Exercise prompt: Copy every line of the listing that holds the string "khách".

-=-=-

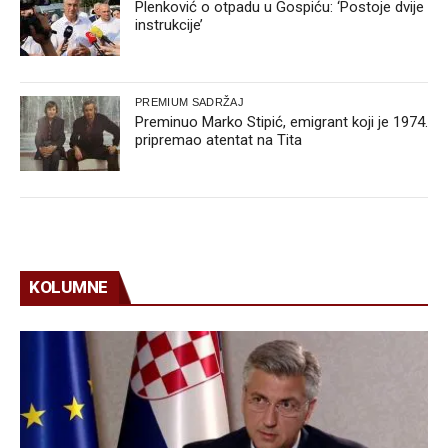
Plenković o otpadu u Gospiću: ‘Postoje dvije
instrukcije’
PREMIUM SADRŽAJ
Preminuo Marko Stipić, emigrant koji je 1974.
pripremao atentat na Tita
KOLUMNE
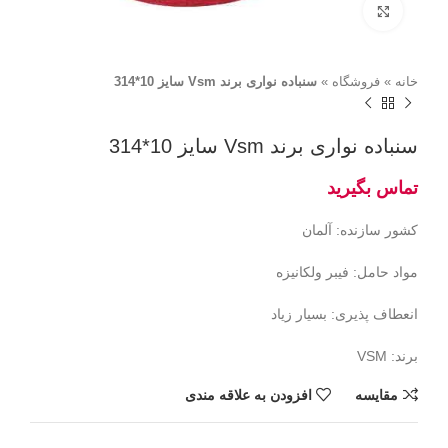
برای بزرگنمایی کلیک کنید
خانه
»
فروشگاه
»
سنباده نواری برند Vsm سایز 10*314
سنباده نواری برند Vsm سایز 10*314
کشور سازنده: آلمان
مواد حامل: فیبر ولکانیزه
انعطاف پذیری: بسیار زیاد
برند: VSM
مقايسه
افزودن به علاقه مندی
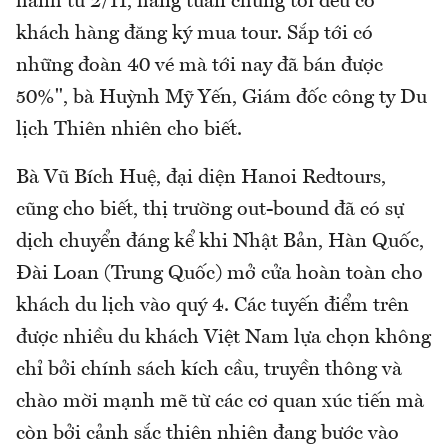
hành từ 2/11, hàng tuần chúng tôi đều có
khách hàng đăng ký mua tour. Sắp tới có
những đoàn 40 vé mà tới nay đã bán được
50%", bà Huỳnh Mỹ Yến, Giám đốc công ty Du
lịch Thiên nhiên cho biết.
Bà Vũ Bích Huệ, đại diện Hanoi Redtours,
cũng cho biết, thị trường out-bound đã có sự
dịch chuyển đáng kể khi Nhật Bản, Hàn Quốc,
Đài Loan (Trung Quốc) mở cửa hoàn toàn cho
khách du lịch vào quý 4. Các tuyến điểm trên
được nhiều du khách Việt Nam lựa chọn không
chỉ bởi chính sách kích cầu, truyền thông và
chào mời mạnh mẽ từ các cơ quan xúc tiến mà
còn bởi cảnh sắc thiên nhiên đang bước vào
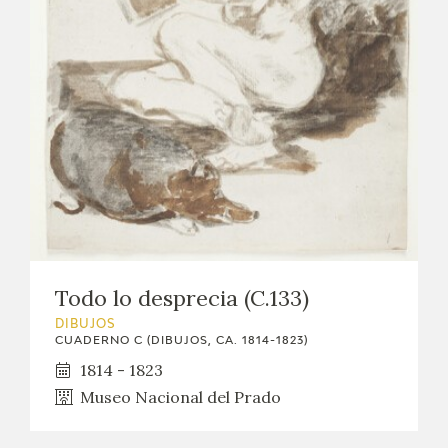
Todo lo desprecia (C.133)
DIBUJOS
CUADERNO C (DIBUJOS, CA. 1814-1823)
1814 - 1823
Museo Nacional del Prado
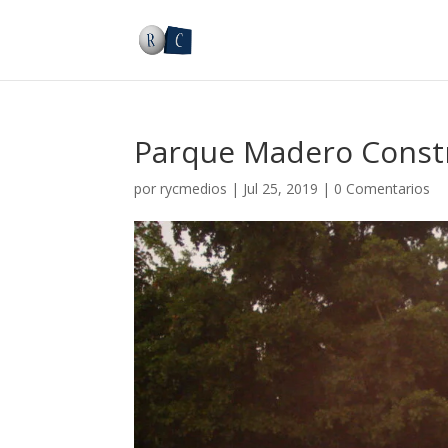
Parque Madero Constr
por
rycmedios
|
Jul 25, 2019
|
0 Comentarios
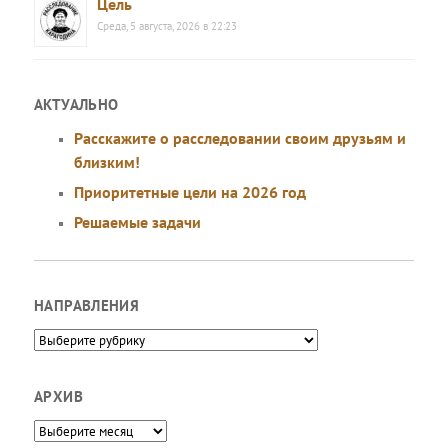
Цель
Среда, 5 августа, 2026 в 22:23
АКТУАЛЬНО
Расскажите о расследовании своим друзьям и
близким!
Приоритетные цели на 2026 год
Решаемые задачи
НАПРАВЛЕНИЯ
Направления
АРХИВ
Архив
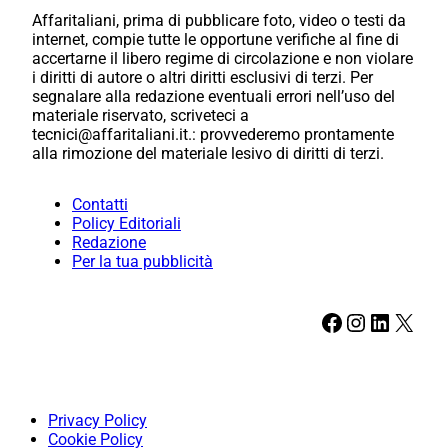
Affaritaliani, prima di pubblicare foto, video o testi da
internet, compie tutte le opportune verifiche al fine di
accertarne il libero regime di circolazione e non violare
i diritti di autore o altri diritti esclusivi di terzi. Per
segnalare alla redazione eventuali errori nell’uso del
materiale riservato, scriveteci a
tecnici@affaritaliani.it.: provvederemo prontamente
alla rimozione del materiale lesivo di diritti di terzi.
Contatti
Policy Editoriali
Redazione
Per la tua pubblicità
Facebook
Instagram
LinkedIn
X
Privacy Policy
Cookie Policy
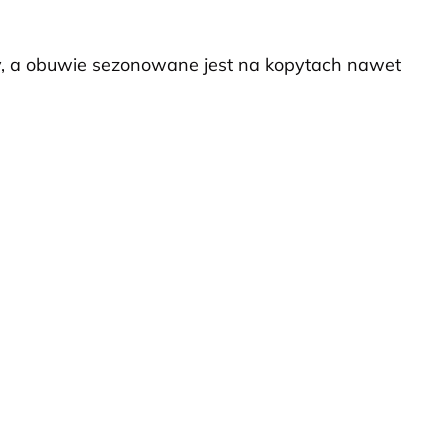
y, a obuwie sezonowane jest na kopytach nawet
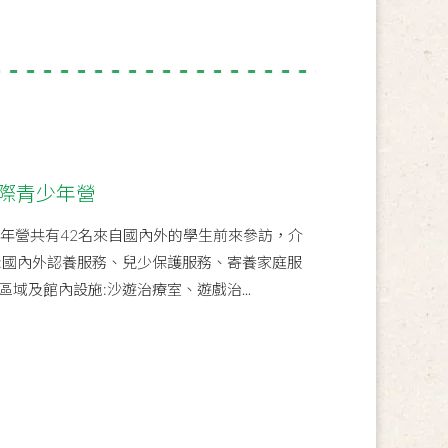
國際青少年營
少年營共有42名來自國內外的學生前來參訪，介
:國內外認養服務、兒少保護服務、寄養家庭服
域及館內設施:沙遊治療室、遊戲治...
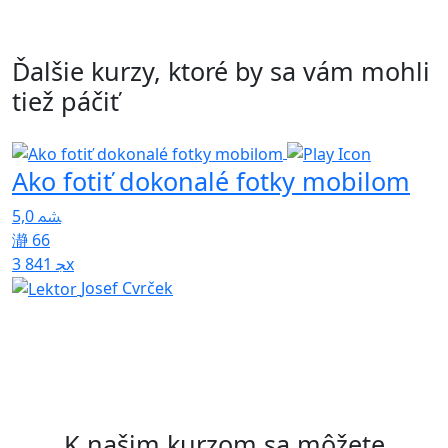
Ďalšie kurzy, ktoré by sa vám mohli
tiež páčiť
Ako fotiť dokonalé fotky mobilom
T
5,0
U
66
p
3 841x
Josef Cvrček
4
K našim kurzom sa môžete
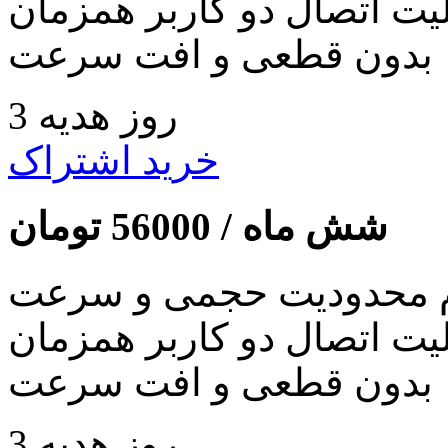
لیت اتصال دو کاربر همزمان
بدون قطعی و افت سرعت
3 روز هدیه
خرید اشتراک
شش ماه /
56000
تومان
 محدودیت حجمی و سرعت
لیت اتصال دو کاربر همزمان
بدون قطعی و افت سرعت
3 روز هدیه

-=-=-

Answer to this exercise:
khách hàng đăng ký mua tour. Sắp tới có
khách du lịch vào quý 4. Các tuyến điểm trên
được nhiều du khách Việt Nam lựa chọn không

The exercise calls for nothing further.